We are learning how to solve systems of linear ODE's by elimination. I am not sure how to solve this:

x'=-y+t
y'=x-t

I took the derivative of the second eqn to get
y''-x'=-t'
and added the two to get
y''+y=-t'+t
but I don't think thats the right way to proceed. Suggestions?
tia

x'=-y+t

y'=x-t

Add these two equations, you get:

x' + y' = x - y

y' + (x')y = x

That gives you a linear differential equation of the form:

y' + Py = Q

Considering that P is the derivative of x, it'll make things easy while solving for the integrating factor.

The equation should be:

x' + y' = x - y
=> y' + (1)y = (x - x')

To solve systems of linear ODEs by elimination, we need to eliminate one variable at a time from the system. Here's how we can proceed:

1. Start with the given system of ODEs:
x' = -y + t
y' = x - t

2. To eliminate the variable x, differentiate the second equation with respect to t:
y'' = x' - 1

3. Substitute this expression for x' into the first equation:
x' = -y + t
y'' = (-y + t) - 1

4. Simplify the equation:
y'' = -y + t - 1

5. Now, we have a second-order linear differential equation for y with no x term. This equation is homogeneous since the right-hand side is zero. We can solve this equation by assuming a solution of the form y = e^(rt), where r is a constant.

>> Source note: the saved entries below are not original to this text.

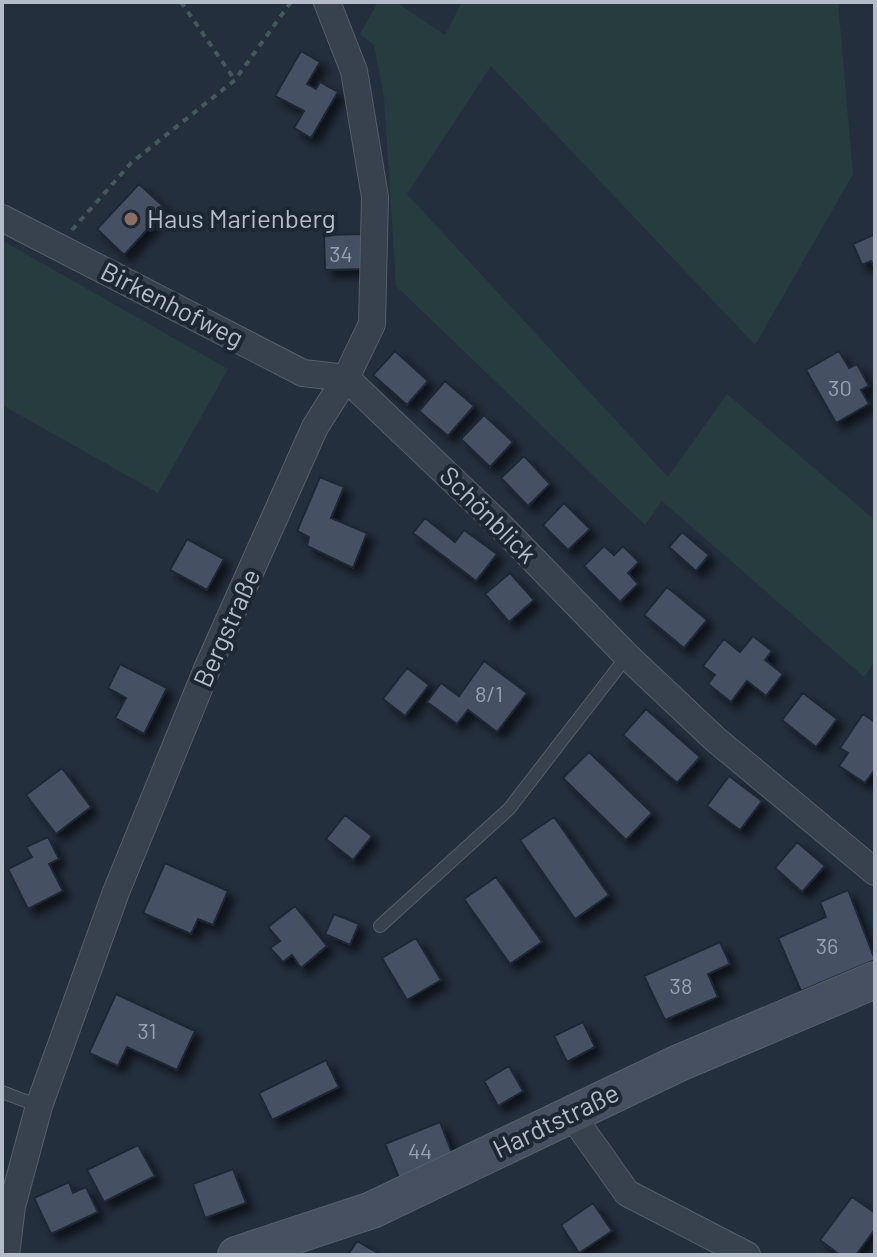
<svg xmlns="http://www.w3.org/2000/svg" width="877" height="1257" viewBox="0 0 877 1257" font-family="Barlow,sans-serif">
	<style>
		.green { fill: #263c3f }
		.building { fill: #455162; stroke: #1f2835; stroke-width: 2; filter: url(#shadow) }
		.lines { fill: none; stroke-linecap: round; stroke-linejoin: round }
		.service-casing { stroke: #565f6c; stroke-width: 14 }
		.minor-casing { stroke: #565f6c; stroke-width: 28 }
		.secondary-casing { stroke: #565f6c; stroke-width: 38 }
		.path { stroke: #44595c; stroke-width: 4; stroke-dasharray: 6 6; stroke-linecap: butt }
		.service { stroke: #38414e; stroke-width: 12 }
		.minor { stroke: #38414e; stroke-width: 26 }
		.secondary { stroke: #465061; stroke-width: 36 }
		.education-dot { fill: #8d6e63; stroke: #1d2633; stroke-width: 3 }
		.labels { text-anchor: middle; stroke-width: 8; stroke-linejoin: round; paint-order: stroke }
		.number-label { font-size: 22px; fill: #98a1af }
		.poi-label { font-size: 26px; fill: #b4bcc9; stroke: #1d2633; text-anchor: start }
		.street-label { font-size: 26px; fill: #b4bcc9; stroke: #1d2633 }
	</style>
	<defs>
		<filter id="shadow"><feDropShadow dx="7" dy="7" stdDeviation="4" flood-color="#0009"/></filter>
	</defs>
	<rect width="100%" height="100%" fill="#242f3e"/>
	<path class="green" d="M378 2H396L445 35 462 2H838L853 174 755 345 491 66 407 194 668 477 727 394 875 520V661L864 677 662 501 645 525 396 286 384 97 374 45 360 34Z
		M3 241 228 369 158 493 2 405Z"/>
	<path class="building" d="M301 51 320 62 307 84 316 89 320 82 338 92 311 138 294 128 304 111 275 96Z
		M139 184 166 209 124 255 97 229Z
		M362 234 363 269 325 270 324 235Z
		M875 234V269L871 261 862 265 853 244Z
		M395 351 428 381 407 405 373 375Z
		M839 351 849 368 857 364 869 386 861 390 869 404 836 423 806 370Z
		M445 381 474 406 448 436 419 411Z
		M484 415 513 442 490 467 461 439Z
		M524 456 550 484 528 506 501 478Z
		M320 477 344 487 331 518 367 533 353 568 307 546 309 537 297 531Z
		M564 503 590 529 568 550 543 525Z
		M425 518 455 542 464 530 497 554 476 581 413 533Z
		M682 532 709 555 696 571 669 547Z
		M187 539 224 559 207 590 170 570Z
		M604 546 614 555 623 546 639 562 628 573 638 584 620 602 584 566Z
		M510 573 534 600 509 622 485 594Z
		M667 587 707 620 684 648 644 615Z
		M753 636 772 651 765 660 783 674 766 696 747 681 731 702 708 684 715 675 703 666 724 639 740 652Z
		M484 661 527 693 497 732 468 710 457 724 427 702 441 683 459 696Z
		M120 664 167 688 144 734 115 718 126 698 108 688Z
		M407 668 429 685 405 716 383 699Z
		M803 693 837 719 816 747 782 720Z
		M646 709 700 757 677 783 623 735Z
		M863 714 875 722V769L865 783 839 766 848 753 840 748Z
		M589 752 652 813 626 840 563 778Z
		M62 768 91 807 56 834 26 795Z
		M729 776 762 801 740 830 707 806Z
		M345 815 372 836 353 860 326 839Z
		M554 817 609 895 575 919 520 840Z
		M48 837 59 859 49 864 63 891 28 909 8 869 32 857 26 847Z
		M797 842 825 866 802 892 775 868Z
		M165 863 228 891 213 925 198 919 191 934 143 913Z
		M496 877 542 942 510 964 464 899Z
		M848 890 875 960 801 991 778 938 826 917 820 902Z
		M295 906 327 946 301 968 292 955 283 962 270 948 280 941 268 927Z
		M334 914 359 924 350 945 325 934Z
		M416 938 441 980 407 1000 382 958Z
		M720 942 730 964 708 974 718 997 665 1020 644 976Z
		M116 994 195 1031 177 1070 127 1047 118 1066 89 1053Z
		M583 1022 595 1047 567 1062 554 1036Z
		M326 1060 339 1087 272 1120 259 1093Z
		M509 1066 523 1091 498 1106 484 1081Z
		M440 1122 454 1158 400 1180 385 1144Z
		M138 1145 155 1176 104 1202 87 1170Z
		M233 1169 246 1203 205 1218 193 1184Z
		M69 1182 73 1193 86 1187 98 1212 51 1234 34 1198Z
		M852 1197 875 1213V1229L856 1255H840L820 1240Z
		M593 1203 612 1231 579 1253 561 1225Z
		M357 1241 381 1255H348Z"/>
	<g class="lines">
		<g class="service-casing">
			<path id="service" d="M380 926 509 809 627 656
				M2 1092 39 1106"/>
		</g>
		<g class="minor-casing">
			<path id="minor" d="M2 218 303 373 346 378
				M346 378 497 522 627 656 715 739 875 872
				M571 1114 627 1193 747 1255
				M6 1255 12 1206 39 1106 116 892 207 669 315 427 346 378 372 324 375 197 354 71 327 2"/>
		</g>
		<g class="secondary-casing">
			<path id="secondary" d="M236 1255 372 1210 679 1063 875 980"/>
		</g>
		<path class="path" d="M181 2 235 80
			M72 230 131 163 235 80 291 2"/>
		<use href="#service" class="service"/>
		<use href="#minor" class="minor"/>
		<use href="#secondary" class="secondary"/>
	</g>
	<circle class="education-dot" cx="131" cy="219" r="8"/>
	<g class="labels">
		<g class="number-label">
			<text x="341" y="262">34</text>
			<text x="840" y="396">30</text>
			<text x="489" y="702">8/1</text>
			<text x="827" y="954">36</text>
			<text x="681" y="994">38</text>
			<text x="147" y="1039">31</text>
			<text x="420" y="1159">44</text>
		</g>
		<g class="poi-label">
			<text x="147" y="228">Haus Marienberg</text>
		</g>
		<g class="street-label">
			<text transform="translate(172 305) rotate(27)" y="9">Birkenhofweg</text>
			<text transform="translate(488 515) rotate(45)" y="9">Schönblick</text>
			<text transform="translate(227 628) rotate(-66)" y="9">Bergstraße</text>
			<text transform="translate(556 1121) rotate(-26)" y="9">Hardtstraße</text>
		</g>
	</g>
	<rect width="877" height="1257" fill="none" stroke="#b4bcc9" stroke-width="8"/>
</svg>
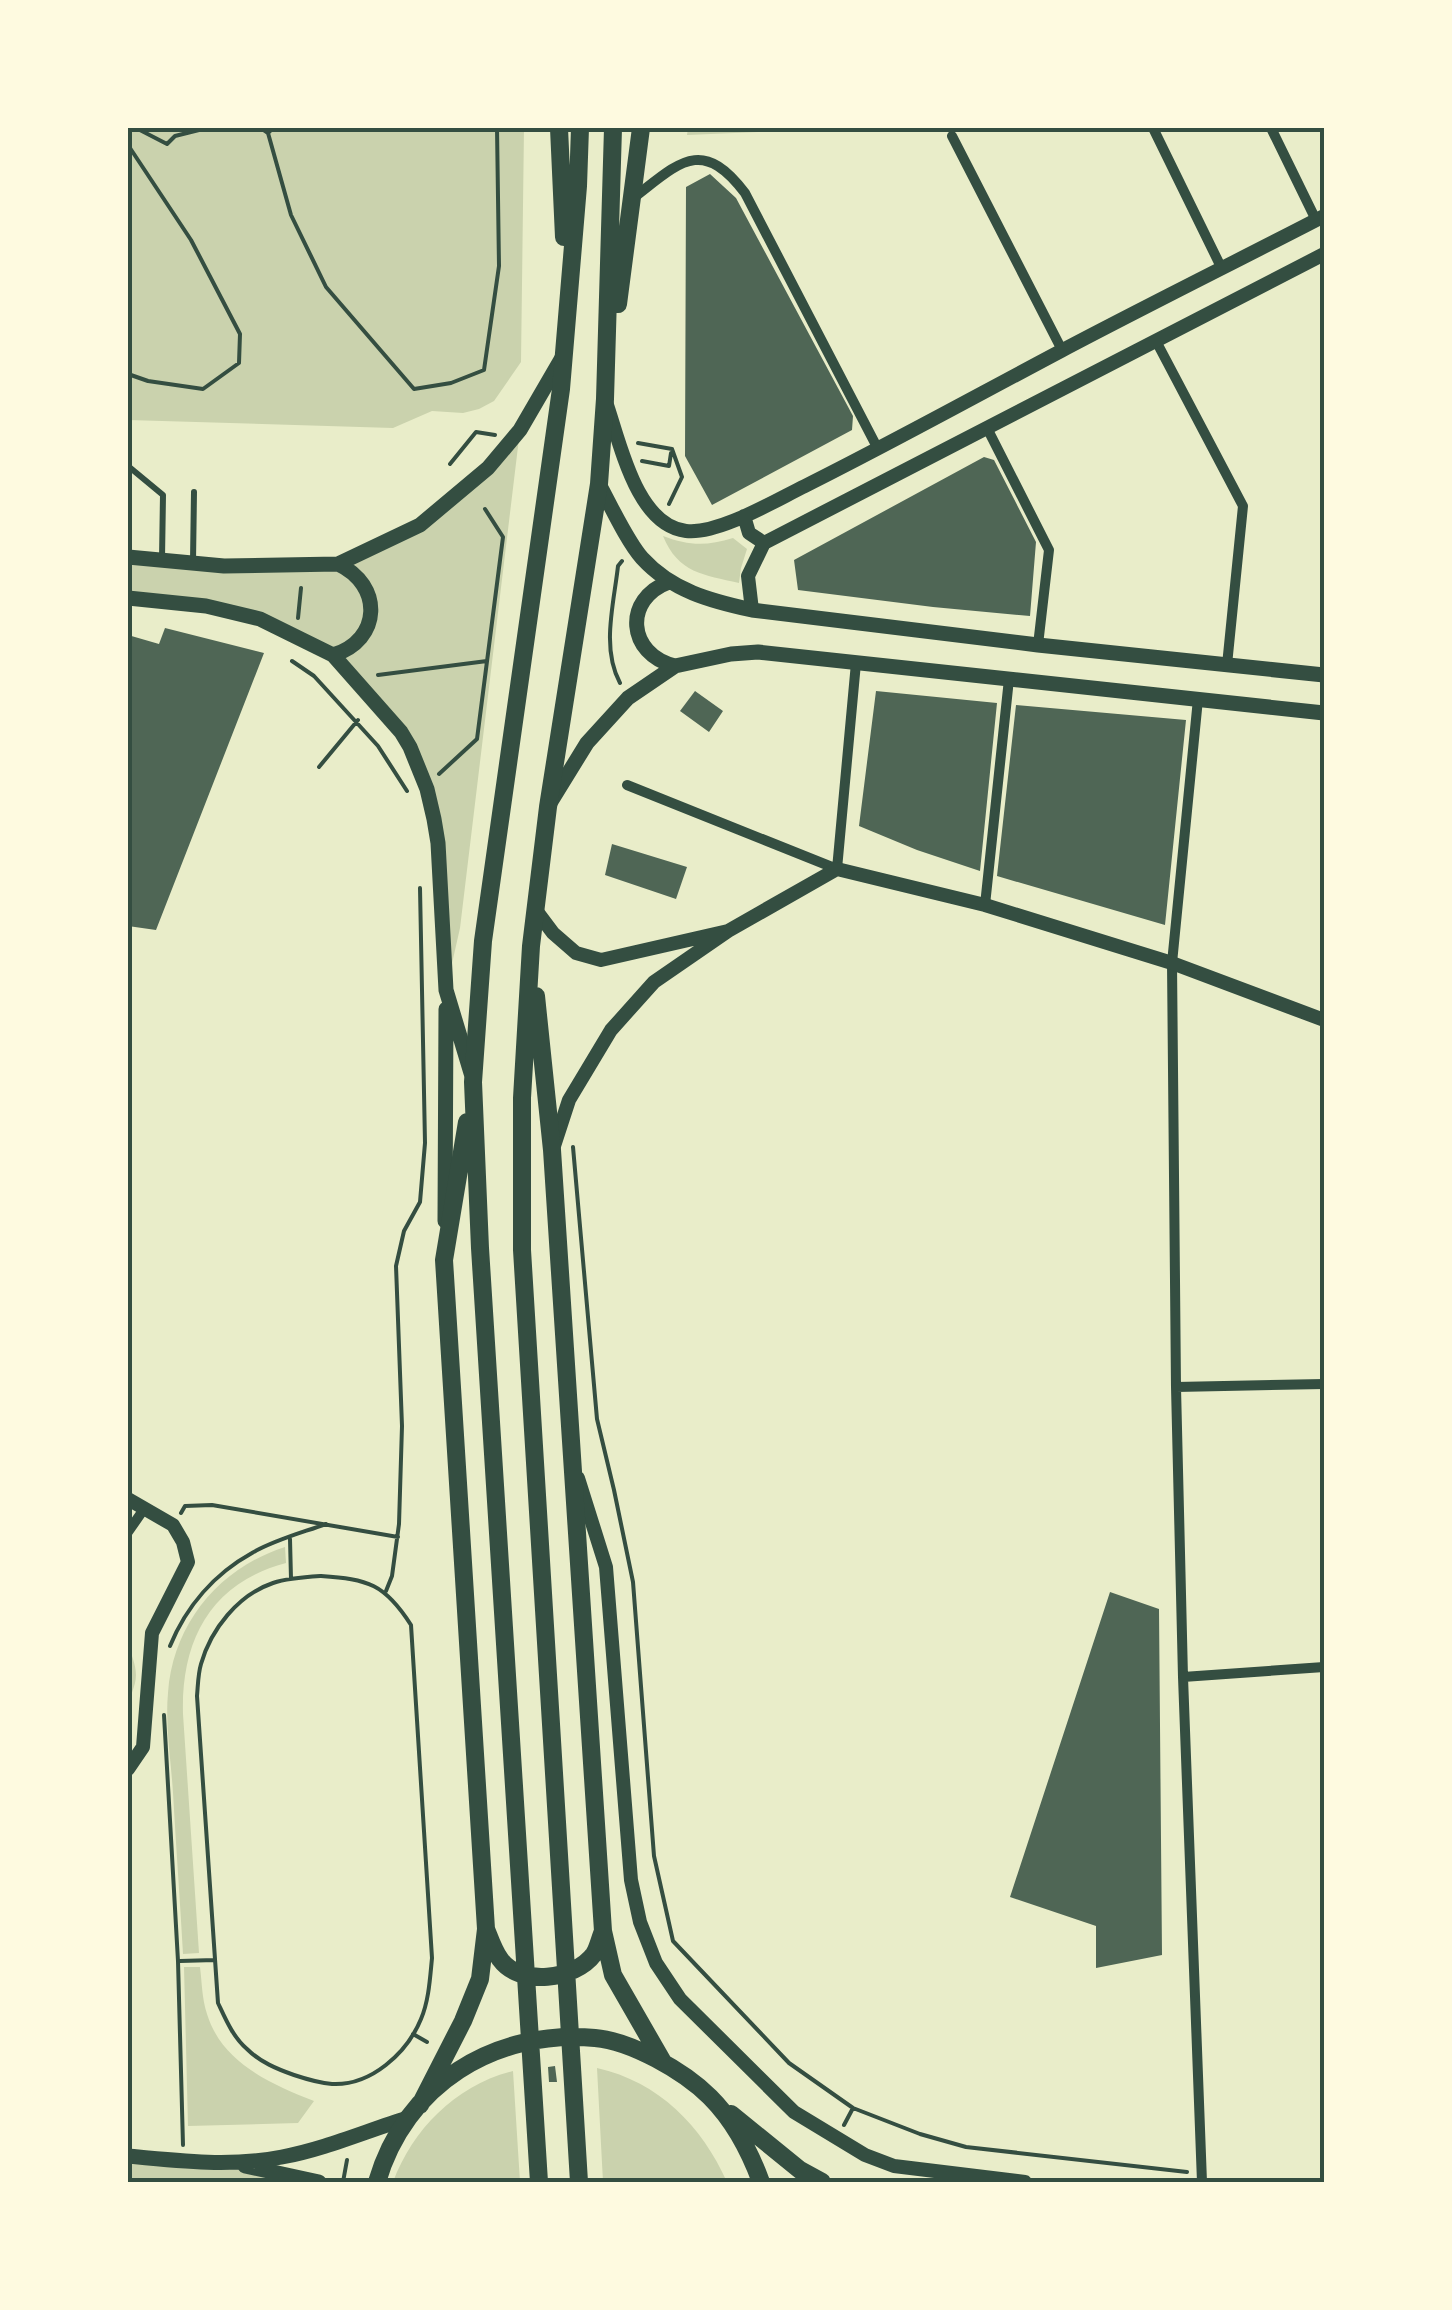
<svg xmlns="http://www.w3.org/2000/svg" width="1452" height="2310" font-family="'Titillium Web',sans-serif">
	<rect width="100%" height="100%" fill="#e9edc9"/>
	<path fill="#cad2ad" d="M 128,128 L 524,128 L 521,362 L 494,401 L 479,409 L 463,413 L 432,411 L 393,428 L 128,420 Z
		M 688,128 L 856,128 L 687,135 Z
		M 520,430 L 460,928 L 446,990 L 438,843 L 410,747 L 333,655 L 260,619 L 128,598 L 128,557 L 338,564 L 420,525 Z
		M 663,536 C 689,546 707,546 733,538 L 747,549 L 741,568 L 739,583 C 704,575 678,573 663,536 Z
		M 285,1547 L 286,1563 C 210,1583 181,1641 183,1714 L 199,1953 L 183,1954 C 180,1900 176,1847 173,1793 C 171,1760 165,1726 168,1693 C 173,1624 219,1568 285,1547 Z
		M 128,1655 L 132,1656 C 142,1684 130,1687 128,1711 C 127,1725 131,1739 128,1752 Z
		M 184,1967 L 200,1967 C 202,1983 202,1999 207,2014 C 222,2063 271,2084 314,2101 L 298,2123 L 188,2126 Z
		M 597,2068 C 659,2082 702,2126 727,2182 L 603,2182 Z
		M 513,2071 L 520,2182 L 393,2182 C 413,2129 456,2085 513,2071 Z
		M 128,2156 L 230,2162 L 319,2182 L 128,2182 Z"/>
	<path fill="#4f6655" d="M 710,174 L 736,198 L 853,416 L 852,430 L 712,505 L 685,456 L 686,187 Z
		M 984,457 L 994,460 L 1036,542 L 1030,616 L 933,607 L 798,590 L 794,560 Z
		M 165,628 L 264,653 L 156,930 L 128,926 L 128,635 L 159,644 Z
		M 695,691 L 723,711 L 709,732 L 680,711 Z
		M 876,691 L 997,703 L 980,871 L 917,850 L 859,826 Z
		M 1016,705 L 1186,720 L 1165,925 L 997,876 Z
		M 612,844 L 687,867 L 676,899 L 605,875 Z
		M 1110,1592 L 1159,1609 L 1162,1955 L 1096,1968 L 1096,1926 L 1010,1897 Z
		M 555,2066 L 557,2082 L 549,2082 L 548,2067 Z"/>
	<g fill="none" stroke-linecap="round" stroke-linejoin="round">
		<path stroke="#344e41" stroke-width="4" d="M 136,128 L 167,144 L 175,136 L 207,128
			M 261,128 L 268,133 L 273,128
			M 268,133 L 291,215 L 326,287 L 414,389 L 451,383 L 484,370 L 499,266 L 497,128
			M 128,145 L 191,240 L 240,334 L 239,363 L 203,389 L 148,381 L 128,374
			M 638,443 L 672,449
			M 642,461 L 669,466 L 671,453
			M 450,464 L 476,432 L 495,435
			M 669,504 L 682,477 L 672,449
			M 298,618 L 301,588
			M 292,661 L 314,676 L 378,746 L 407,791
			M 378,675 L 487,661
			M 620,683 C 601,648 614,603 618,566 L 622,561
			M 319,767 L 358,720
			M 439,774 L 477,739 L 503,537 L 485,509
			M 573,1147 L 597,1419 L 614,1490 L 633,1582 L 654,1856 L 673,1941 L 789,2063 L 853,2108 L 920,2134 L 966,2147 L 1187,2172
			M 181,1513 L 185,1506 L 212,1505 L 398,1537
			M 290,1539 L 291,1579
			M 321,1576 C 368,1579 385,1584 411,1625 L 432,1958 C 430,1978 429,2000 421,2019 C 407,2053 371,2086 332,2084 C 319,2083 306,2079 294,2075 C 277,2069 260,2062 247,2049 C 233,2037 226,2020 218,2003 L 197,1696 C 198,1685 198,1674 201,1664 C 211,1629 238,1595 273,1583 C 288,1578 305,1577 321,1576 Z
			M 386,1591 L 392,1576 L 399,1524 L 402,1426 L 396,1266 L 404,1231 L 420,1202 L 425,1143 L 420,888
			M 170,1646 C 186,1607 214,1574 252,1553 C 274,1540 301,1533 326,1524
			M 164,1715 L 178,1961 L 183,2145
			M 180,1961 L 215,1960
			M 413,2034 L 427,2042
			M 844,2125 L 853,2108
			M 343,2182 L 347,2160"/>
		<path stroke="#344e41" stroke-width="6" d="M 128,466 L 163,495 L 162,559
			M 193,562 L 194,492"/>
		<path stroke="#344e41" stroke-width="10" d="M 1153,128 L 1222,269
			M 1271,128 L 1316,220
			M 952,136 L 1062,350
			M 632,199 C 678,164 701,135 745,193 L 878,449
			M 1156,341 L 1243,506 L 1227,665
			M 987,428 L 1049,550 L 1038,645
			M 1198,699 L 1172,963 L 1176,1387 L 1183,1677 L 1202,2182
			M 627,785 L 837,869 L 856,663
			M 985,905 L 1009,679
			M 1176,1387 L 1324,1384
			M 128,1532 L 144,1509
			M 1183,1677 L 1324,1667"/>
		<path stroke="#344e41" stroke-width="14" d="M 606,402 C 620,442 636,525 686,531 C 718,535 776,500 805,486 C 891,443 976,396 1061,351 C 1148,305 1237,261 1324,216
			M 744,516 L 749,533 L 764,543
			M 752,610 L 748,576 L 764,543 L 1324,254
			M 535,909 L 553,933 L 576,953 L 601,960 L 728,931 L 654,982 L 611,1030 L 569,1100 L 553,1149
			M 728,931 L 837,869 L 985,905 L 1172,963 L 1324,1020
			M 578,1478 L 606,1567 L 631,1880 L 640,1922 L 656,1963 L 680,1999 L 794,2112 L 865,2155 L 894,2166 L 1025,2182
			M 128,1499 L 173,1525 L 183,1542 L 188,1562 L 152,1633 L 143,1747 L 128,1769"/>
		<path stroke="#344e41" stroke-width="15" d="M 599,484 C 611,506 627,541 642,558 C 672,591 711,601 752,610 L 1038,645 L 1324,675
			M 128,557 L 224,566 L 338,564 L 420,525 L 488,468 L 520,430 L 563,356
			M 669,582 C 623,599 627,654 675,666
			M 128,598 L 206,606 L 260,619 L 333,655 L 401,732 L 410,747 L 427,789 L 434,819 L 438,843 L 446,990 L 471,1073
			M 333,655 C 382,640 383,585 338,564
			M 550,803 L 587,743 L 628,698 L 675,666 L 731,654 L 758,652 L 1324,713
			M 445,1221 L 446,1009
			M 128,2156 C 178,2161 232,2167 282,2157 C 325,2149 366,2131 408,2118
			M 245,2166 L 319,2182"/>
		<path stroke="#344e41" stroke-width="18" d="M 559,128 L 564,237
			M 618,304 L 641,128
			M 536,996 L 552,1150 L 603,1931 L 613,1975 L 663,2062
			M 486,1929 C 490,1939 494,1951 500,1959 C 520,1987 575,1980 594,1954 C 598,1948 600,1938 603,1931
			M 420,2105 L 463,2021 L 480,1979 L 486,1929 L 444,1260 L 467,1122
			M 731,2114 L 800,2170 L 822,2182
			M 377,2182 C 405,2085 494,2029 595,2038 C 631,2041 684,2071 710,2097 C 733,2120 750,2152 761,2182
			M 539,2182 L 480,1248 L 473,1082 L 483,941 L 561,389 L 578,186 L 580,128
			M 579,2182 L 522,1250 L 522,1098 L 531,946 L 548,807 L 599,484 L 605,399 L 613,128"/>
	</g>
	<rect width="1452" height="2310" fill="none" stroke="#fefae0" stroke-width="260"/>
	<rect x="130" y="130" width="1192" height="2050" fill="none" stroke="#344e41" stroke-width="4"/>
</svg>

6. Differentiate y twice with respect to t:
y' = re^(rt)
y'' = r^2e^(rt)

7. Substitute these expressions into the differential equation:
r^2e^(rt) = -e^(rt) + t - 1

8. Divide the entire equation by e^(rt) to remove the exponential term:
r^2 = -1 + te^(-rt) - e^(-rt)

9. Multiply through by e^(rt) to simplify the equation:
r^2e^(rt) = -e^(2rt) + te^(-rt) - 1

10. Now we have a nonlinear equation for r. This equation can be solved numerically, graphically, or using approximation techniques (such as Taylor series or power series expansions).

11. Once you have found the value(s) of r, substitute them back into the equation y = e^(rt) to obtain the solutions for y.

12. Finally, substitute the solutions for y back into the original equations to solve for x.

It's worth noting that this method may not always yield a closed-form solution, and numerical methods may be required to approximate the solutions.